Calgary

Former XL manager wants better meat inspector training

A former XL Foods Inc. manager is raising questions about Canadian Food Inspection Agency inspectors following the largest beef recall in Canadian history.

CFIA inspectors read the paper and worked on crosswords, says former XL Foods manager

Inspection questions

12 years ago
Duration 2:41
An industry insider is raising questions about Canada's food safety system.

A former XL Foods Inc. manager is raising questions about Canadian Food Inspection Agency inspectors following the largest beef recall in Canadian history.

The manager, who now works as a food safety consultant, says federal inspectors lack sufficient training.

The comments come as the agency works to get the XL plant in Brooks, Alta., up and running again

A vehicle passes the main entrance sign leaving XL Foods' Lakeside Packers plant at Brooks, Alta., following a massive recall of 1,800 products. (Larry MacDougal/Canadian Press)

Former XL Foods quality assurance manager Jacci Dorran said CFIA inspectors often knew less about their own food safety requirements than her employees.

Dorran worked at XL Foods for 10½ years until August 2006.

Dorran said she watched as the CFIA was created in 1997 and followed its evolution.

Better training needed, says expert

She said CFIA inspectors need better training.

"It used to frustrate me to no end," said Dorran, who was in charge of quality assurance at seven plants.

She didn’t work at the Brooks facility, but said that in other processing plants federal inspectors didn't spend enough time on the line.

"It was very common that my staff was training the CFIA," said Dorran.

"They weren't necessarily going out into the plant. They might just show up there and read the paper, do the crossword puzzles," she said.

"They need to be helping the meat industry so we don't get to this point."

Workers face red tape, ex-manager says

Other people in the food safety industry have similar stories.

University of Alberta microbiologist Lynn McMullen said the CFIA plays an important role, but the plants also have to take some responsibility.

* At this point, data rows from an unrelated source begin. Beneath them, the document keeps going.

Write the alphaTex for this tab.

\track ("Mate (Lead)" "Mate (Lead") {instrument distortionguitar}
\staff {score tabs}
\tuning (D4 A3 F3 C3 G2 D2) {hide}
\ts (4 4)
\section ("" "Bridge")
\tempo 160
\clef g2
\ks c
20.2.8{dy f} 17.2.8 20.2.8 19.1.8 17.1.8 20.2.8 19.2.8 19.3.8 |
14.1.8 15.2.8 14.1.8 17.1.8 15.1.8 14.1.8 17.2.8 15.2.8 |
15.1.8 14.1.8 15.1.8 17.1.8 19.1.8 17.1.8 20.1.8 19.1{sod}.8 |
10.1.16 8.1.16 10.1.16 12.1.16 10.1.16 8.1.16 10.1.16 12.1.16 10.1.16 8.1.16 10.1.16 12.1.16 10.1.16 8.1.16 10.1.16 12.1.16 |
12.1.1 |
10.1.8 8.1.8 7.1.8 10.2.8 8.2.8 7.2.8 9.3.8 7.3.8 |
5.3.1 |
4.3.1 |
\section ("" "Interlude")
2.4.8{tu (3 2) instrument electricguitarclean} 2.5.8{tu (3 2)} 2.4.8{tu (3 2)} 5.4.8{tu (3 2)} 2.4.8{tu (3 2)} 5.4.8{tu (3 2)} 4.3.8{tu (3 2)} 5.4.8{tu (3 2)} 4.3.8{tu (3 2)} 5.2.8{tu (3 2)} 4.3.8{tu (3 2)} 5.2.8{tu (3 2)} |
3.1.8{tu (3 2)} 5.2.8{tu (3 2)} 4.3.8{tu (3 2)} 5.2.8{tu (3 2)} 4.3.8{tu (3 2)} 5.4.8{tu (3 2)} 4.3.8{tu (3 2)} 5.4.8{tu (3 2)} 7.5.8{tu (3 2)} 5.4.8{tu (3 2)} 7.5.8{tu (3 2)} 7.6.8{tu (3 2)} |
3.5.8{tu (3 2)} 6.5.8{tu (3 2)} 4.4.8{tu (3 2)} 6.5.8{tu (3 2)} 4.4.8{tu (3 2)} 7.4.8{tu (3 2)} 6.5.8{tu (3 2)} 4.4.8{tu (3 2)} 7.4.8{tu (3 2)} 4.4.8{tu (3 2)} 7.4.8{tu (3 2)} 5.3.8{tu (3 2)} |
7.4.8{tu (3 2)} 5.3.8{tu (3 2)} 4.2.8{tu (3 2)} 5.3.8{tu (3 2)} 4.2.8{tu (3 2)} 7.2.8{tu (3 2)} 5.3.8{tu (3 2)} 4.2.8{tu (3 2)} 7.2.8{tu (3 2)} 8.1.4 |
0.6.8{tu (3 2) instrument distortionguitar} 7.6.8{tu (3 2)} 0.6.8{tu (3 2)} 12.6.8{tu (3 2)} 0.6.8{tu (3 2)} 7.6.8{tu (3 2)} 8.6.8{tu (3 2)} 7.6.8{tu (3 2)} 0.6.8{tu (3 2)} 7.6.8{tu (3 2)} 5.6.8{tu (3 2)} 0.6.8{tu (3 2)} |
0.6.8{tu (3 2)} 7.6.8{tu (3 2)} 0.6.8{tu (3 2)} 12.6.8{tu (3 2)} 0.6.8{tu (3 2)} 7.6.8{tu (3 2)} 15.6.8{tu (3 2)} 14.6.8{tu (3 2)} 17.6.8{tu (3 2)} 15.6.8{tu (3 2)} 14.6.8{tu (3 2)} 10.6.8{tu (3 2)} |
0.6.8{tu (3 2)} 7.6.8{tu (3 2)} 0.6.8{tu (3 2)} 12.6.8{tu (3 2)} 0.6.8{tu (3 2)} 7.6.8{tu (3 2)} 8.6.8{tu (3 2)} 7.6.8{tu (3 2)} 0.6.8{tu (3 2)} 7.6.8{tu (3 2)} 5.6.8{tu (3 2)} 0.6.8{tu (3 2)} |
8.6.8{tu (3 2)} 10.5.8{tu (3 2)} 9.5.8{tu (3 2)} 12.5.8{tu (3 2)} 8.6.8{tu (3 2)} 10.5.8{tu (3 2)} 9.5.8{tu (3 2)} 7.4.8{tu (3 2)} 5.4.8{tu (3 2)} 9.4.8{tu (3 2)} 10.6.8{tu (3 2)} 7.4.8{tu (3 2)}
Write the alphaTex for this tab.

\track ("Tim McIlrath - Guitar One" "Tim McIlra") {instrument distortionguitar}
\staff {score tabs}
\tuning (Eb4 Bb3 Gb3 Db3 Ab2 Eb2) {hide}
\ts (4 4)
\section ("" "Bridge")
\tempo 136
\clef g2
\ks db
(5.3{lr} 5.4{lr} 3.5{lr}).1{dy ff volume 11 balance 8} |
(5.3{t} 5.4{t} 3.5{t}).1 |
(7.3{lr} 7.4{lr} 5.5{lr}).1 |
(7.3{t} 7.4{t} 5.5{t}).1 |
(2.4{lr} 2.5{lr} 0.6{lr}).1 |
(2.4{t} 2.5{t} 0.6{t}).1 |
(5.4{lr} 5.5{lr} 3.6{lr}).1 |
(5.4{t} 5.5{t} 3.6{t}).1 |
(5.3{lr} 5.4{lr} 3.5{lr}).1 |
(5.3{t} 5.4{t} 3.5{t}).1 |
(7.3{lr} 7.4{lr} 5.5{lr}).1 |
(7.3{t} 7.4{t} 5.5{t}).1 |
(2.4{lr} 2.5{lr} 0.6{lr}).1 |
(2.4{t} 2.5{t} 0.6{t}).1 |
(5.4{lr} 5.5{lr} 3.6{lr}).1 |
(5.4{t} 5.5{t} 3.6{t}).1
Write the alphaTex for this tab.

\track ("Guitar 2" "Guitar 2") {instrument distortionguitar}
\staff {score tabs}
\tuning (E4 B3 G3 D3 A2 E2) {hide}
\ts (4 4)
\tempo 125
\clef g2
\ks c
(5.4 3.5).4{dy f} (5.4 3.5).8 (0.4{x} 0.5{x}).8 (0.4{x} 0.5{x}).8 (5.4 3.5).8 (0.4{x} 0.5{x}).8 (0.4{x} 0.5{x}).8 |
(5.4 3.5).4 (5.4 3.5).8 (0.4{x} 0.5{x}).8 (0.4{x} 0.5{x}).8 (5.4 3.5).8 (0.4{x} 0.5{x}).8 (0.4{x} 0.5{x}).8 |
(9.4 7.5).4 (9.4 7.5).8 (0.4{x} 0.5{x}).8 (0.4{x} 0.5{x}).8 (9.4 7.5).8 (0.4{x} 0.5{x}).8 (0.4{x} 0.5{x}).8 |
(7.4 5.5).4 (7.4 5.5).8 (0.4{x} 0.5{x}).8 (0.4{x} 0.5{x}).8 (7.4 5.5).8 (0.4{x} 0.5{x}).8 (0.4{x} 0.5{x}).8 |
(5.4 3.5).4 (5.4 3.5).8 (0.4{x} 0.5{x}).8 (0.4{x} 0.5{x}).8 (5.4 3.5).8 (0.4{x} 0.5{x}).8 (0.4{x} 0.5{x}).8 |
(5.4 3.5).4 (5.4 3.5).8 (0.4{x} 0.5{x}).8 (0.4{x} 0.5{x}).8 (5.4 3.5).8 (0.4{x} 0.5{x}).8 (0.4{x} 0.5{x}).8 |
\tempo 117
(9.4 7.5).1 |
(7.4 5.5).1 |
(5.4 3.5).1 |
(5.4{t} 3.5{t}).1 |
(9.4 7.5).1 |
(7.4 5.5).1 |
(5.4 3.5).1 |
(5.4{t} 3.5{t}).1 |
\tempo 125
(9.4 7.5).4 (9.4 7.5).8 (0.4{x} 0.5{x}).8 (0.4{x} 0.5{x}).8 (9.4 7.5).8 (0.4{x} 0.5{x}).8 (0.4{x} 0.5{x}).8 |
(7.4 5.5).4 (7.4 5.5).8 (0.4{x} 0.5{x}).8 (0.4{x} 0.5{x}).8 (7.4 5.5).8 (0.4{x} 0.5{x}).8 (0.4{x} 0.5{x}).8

McMullen said that means better training for plant workers — so they know how to prevent contamination in the first place.

Dorran said CFIA requirements bog down food safety workers at meat packing plants with red tape.

She said the problem started when the CFIA started requiring plants to have "hazard analysis critical control point" (HACCP) plans.

"The new philosophy is give us a bunch of paperwork and then we spend more time filling out paperwork on how we're supposed to fix it other than actually being out on the floor and fix it ourselves — that really bothered me."

HACCP regulations a turning point

HACCP is seen as a turning point in the industry — when plants became responsible for monitoring and ensuring food safety.

The CFIA audits that paperwork.

"How is it getting better? They’re not. After Maple Leaf, they were supposed to be fixing this.… And now XL," Dorran said. "Why aren't they seeing that? Why does it have to get to this point?"

Dorran was referring to a major meat recall involving Maple Leaf Foods in 2008, and the recall of products contaminated with Listeria monocytogenes in an outbreak that killed several people and made dozens sick. 

Former CFIA manager Andre Dagenais said the problem is that slaughter plants are profit driven.

"The priorities for the employees are [loyalty] to their employer. You can't split loyalties on this. It doesn't make any sense to me."

That's why, for Dagenais, the XL Foods situation, in the largest beef recall in Canadian history, didn't come as a surprise.

A spokesperson for CFIA insists HACCP is working well and is the worldwide standard for meat inspection.